Translate this sentence from the passage about Zhao Hong below into Spanish: "When the Crown Prince Zhao Xun died in 1220 from dysentery, Emperor Ningzong asked for a boy at least 14 years old to adopt."
··· Source passage
When the Crown Prince Zhao Xun died in 1220 from dysentery, Emperor Ningzong asked for a boy at least 14 years old to adopt. Zhao Hong was selected, adopted, and installed as Crown Prince in 1221.

=== Deposal ===
The powerful chancellor Shi Miyuan did not want Zhao Hong to succeed Ningzong when he died because Shi Miyuan once found Zhao Hong sober and passed out on his quarters and in 1223, a lute-playing girl forced to act like a spy by Shi Miyuan spied on Zhao Hong and reported to Shi that once Zhao Hong would become Emperor, he would banish and exile Shi Miyuan and his subordinates to the far south. Shi Miyuan not wanting to lose his power decided to send his ally Yu Tianxi to locate a suitable heir. Yu found Zhao Yuju, a minor official in Shaoxing and sent him to Shi. Shi decided to groom him as the potential heir renaming him Zhao Guicheng and forced Empress Yang onto the plot.
······
··· Provided material
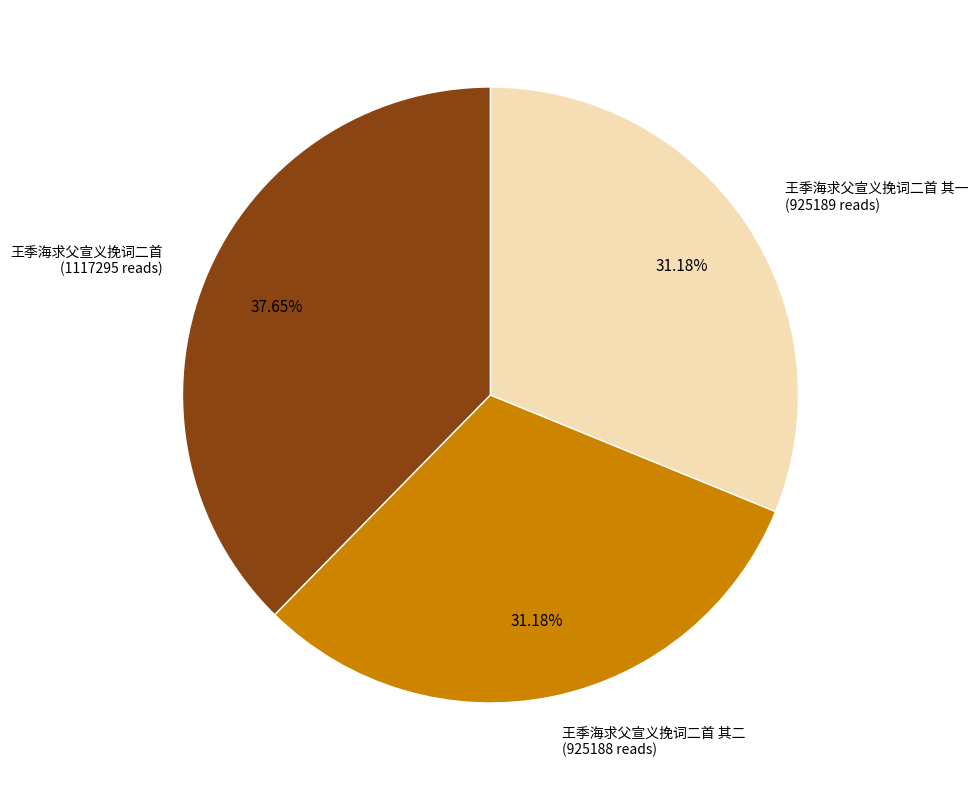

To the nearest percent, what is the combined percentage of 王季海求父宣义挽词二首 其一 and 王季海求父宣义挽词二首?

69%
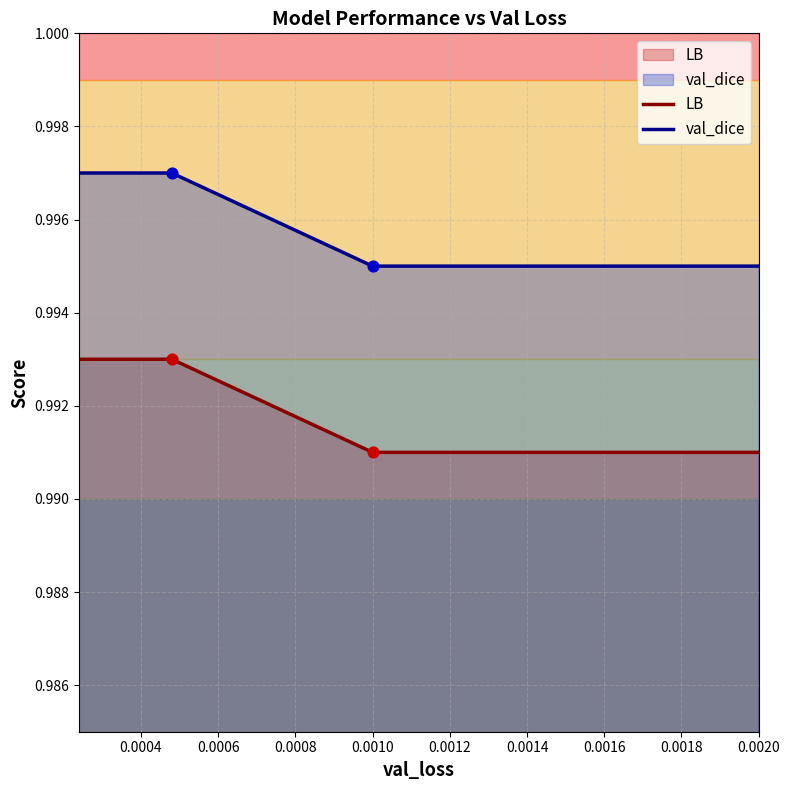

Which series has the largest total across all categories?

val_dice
······
» The completed task:
Cuando el príncipe heredero Zhao Xun murió de disentería en 1220, el emperador Ningzong pidió un muchacho de al menos 14 años para adoptarlo.